Text shown:
=======
5

I'm considering the best possible way to remove duplicates from an (Unsorted) array of strings - the array contains millions or tens of millions of stringz..The array is already prepopulated so the optimization goal is only on removing dups and not preventing dups from initially populating!!

I was thinking along the lines of doing a sort and then binary search to get a log(n) search instead of n (linear) search. This would give me nlogn + n searches which althout is better than an unsorted (n^2) search = but this still seems slow. (Was also considering along the lines of hashing but not sure about the throughput)

Please help! Looking for an efficient solution that addresses both speed and memory since there are millions of strings involved without using Collections API!

2
  • 2
    Why don't you want to use the collections API? Commented Apr 6, 2012 at 15:30
  • 1
    All problems of massive something with time and space efficiency seem to be solved by hashing these days. If they did not want you to use collections API, I suspect they want you to describe a hashing function on your own. Commented Apr 6, 2012 at 23:59

7 Answers 7

7

Until your last sentence, the answer seemed obvious to me: use a HashSet<String> or a LinkedHashSet<String> if you need to preserve order:

HashSet<String> distinctStrings = new HashSet<String>(Arrays.asList(array));

If you can't use the collections API, consider building your own hash set... but until you've given a reason why you wouldn't want to use the collections API, it's hard to give a more concrete answer, as that reason could rule out other answers too.
=======
Prompt 1: For the thread on removing duplicate strings, say whether each statement agrees with it, answering yes or no and quoting the deciding words: (a) the array already holds its strings before duplicate removal begins; (b) the answer recommends a TreeSet for keeping the original order; (c) the asker wants a solution built on the Collections API.
Prompt 2: Extend the thread on removing duplicate strings, starting after its final sentence.

Extracted material:
=======
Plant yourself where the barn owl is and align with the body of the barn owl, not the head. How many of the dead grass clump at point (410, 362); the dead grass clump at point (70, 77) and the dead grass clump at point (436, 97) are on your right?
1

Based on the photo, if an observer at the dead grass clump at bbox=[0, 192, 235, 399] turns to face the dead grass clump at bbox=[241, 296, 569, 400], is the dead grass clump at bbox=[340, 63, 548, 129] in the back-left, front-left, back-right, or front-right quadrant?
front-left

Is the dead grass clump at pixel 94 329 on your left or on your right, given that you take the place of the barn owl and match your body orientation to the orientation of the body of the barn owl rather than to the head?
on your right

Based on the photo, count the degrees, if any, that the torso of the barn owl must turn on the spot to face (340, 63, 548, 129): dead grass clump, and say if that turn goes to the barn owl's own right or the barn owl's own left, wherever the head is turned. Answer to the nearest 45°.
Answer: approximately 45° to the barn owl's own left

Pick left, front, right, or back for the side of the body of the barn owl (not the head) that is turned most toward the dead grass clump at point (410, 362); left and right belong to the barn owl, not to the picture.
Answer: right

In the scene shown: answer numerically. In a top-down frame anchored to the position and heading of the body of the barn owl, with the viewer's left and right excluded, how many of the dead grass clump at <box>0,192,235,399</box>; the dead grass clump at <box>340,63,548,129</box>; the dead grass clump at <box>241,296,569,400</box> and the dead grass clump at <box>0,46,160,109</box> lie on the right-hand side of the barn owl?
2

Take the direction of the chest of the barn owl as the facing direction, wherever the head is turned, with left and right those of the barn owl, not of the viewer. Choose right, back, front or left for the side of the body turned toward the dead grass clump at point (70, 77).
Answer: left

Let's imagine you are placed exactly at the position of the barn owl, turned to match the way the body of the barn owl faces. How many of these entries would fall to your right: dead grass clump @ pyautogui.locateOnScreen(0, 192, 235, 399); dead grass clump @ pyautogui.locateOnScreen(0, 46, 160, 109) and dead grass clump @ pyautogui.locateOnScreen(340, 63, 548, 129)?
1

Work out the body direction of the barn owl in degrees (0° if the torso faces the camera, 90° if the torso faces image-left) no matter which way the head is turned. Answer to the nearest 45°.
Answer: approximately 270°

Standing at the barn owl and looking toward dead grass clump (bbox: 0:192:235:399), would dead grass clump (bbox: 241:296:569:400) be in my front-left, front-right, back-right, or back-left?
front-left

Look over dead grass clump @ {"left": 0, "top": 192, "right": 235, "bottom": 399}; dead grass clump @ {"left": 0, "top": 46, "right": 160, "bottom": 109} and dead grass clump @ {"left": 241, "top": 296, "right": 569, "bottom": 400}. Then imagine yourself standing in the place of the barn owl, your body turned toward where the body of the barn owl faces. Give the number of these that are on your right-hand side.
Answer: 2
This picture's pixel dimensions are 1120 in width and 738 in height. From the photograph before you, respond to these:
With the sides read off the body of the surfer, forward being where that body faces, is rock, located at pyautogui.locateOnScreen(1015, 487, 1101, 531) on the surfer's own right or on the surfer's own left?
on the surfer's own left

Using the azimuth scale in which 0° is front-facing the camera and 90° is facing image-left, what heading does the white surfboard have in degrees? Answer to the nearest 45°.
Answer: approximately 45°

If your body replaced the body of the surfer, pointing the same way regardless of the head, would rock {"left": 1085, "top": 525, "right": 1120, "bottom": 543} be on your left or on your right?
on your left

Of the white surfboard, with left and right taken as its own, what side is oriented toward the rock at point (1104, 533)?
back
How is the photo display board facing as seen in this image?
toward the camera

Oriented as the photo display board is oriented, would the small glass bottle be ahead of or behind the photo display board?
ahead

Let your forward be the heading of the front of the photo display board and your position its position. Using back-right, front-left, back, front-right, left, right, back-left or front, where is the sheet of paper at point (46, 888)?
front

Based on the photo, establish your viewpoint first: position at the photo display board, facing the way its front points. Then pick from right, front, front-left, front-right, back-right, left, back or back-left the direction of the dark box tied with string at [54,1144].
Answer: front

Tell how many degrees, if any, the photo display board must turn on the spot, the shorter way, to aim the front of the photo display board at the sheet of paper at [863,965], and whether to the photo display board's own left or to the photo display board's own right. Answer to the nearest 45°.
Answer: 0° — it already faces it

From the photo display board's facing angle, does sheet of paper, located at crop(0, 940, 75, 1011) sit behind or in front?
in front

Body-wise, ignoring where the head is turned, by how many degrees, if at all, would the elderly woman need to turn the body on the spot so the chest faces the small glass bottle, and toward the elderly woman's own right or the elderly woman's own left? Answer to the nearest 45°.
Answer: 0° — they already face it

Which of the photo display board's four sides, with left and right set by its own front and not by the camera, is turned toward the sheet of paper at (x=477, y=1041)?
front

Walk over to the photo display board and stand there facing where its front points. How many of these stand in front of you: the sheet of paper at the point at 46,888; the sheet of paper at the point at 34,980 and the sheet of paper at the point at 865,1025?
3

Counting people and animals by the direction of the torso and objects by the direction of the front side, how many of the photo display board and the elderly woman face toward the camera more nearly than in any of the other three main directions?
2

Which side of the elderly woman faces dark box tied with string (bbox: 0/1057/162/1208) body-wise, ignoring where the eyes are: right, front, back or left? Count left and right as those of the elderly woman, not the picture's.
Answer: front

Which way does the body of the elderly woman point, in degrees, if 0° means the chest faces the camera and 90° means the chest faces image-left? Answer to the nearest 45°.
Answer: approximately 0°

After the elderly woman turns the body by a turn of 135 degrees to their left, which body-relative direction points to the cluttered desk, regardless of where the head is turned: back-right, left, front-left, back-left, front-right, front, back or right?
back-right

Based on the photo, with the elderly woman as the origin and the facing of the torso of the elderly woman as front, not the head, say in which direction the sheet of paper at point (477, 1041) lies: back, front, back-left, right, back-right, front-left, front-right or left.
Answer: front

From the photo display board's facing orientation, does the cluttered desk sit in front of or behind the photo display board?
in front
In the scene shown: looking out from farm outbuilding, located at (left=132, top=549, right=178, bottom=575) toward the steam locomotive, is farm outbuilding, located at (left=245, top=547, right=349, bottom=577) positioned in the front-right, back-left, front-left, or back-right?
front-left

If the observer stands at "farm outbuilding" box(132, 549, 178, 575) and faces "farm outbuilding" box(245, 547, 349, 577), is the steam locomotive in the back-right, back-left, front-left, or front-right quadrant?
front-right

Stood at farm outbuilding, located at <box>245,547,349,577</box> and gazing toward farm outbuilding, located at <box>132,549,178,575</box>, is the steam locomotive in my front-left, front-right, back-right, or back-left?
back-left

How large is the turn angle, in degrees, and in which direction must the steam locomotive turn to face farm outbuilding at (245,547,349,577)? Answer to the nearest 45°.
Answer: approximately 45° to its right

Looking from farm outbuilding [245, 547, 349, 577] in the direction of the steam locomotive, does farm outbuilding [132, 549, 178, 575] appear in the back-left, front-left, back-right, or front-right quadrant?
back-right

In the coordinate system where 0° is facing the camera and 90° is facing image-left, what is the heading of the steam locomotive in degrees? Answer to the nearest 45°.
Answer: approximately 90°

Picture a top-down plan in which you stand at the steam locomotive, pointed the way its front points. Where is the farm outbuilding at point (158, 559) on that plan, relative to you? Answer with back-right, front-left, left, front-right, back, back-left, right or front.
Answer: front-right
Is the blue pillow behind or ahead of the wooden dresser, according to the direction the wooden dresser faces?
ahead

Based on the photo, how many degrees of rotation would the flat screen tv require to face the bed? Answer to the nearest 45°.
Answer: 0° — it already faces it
=======
Exercise output 1:
(a) Yes: "The array is already prepopulated"
(b) No: "use a HashSet<String> or a LinkedHashSet<String> if you need to preserve order"
(c) No: "without using Collections API!"

Exercise output 2:
Sign up to request clarification or add additional context in comments.

7 Comments

Good question - this was an itview question that i had been asked. I had proposed the quiksort + adjacent compare but that wasn't good enough for them. I'm pretty sure they're right - I was hoping to get op of the folks here on what would be even better than nlogn + n?
@PreatorDarmatheon: Building a hash set would probably be O(n) assuming a reasonable implementation and low collisions. But please give the context in the future.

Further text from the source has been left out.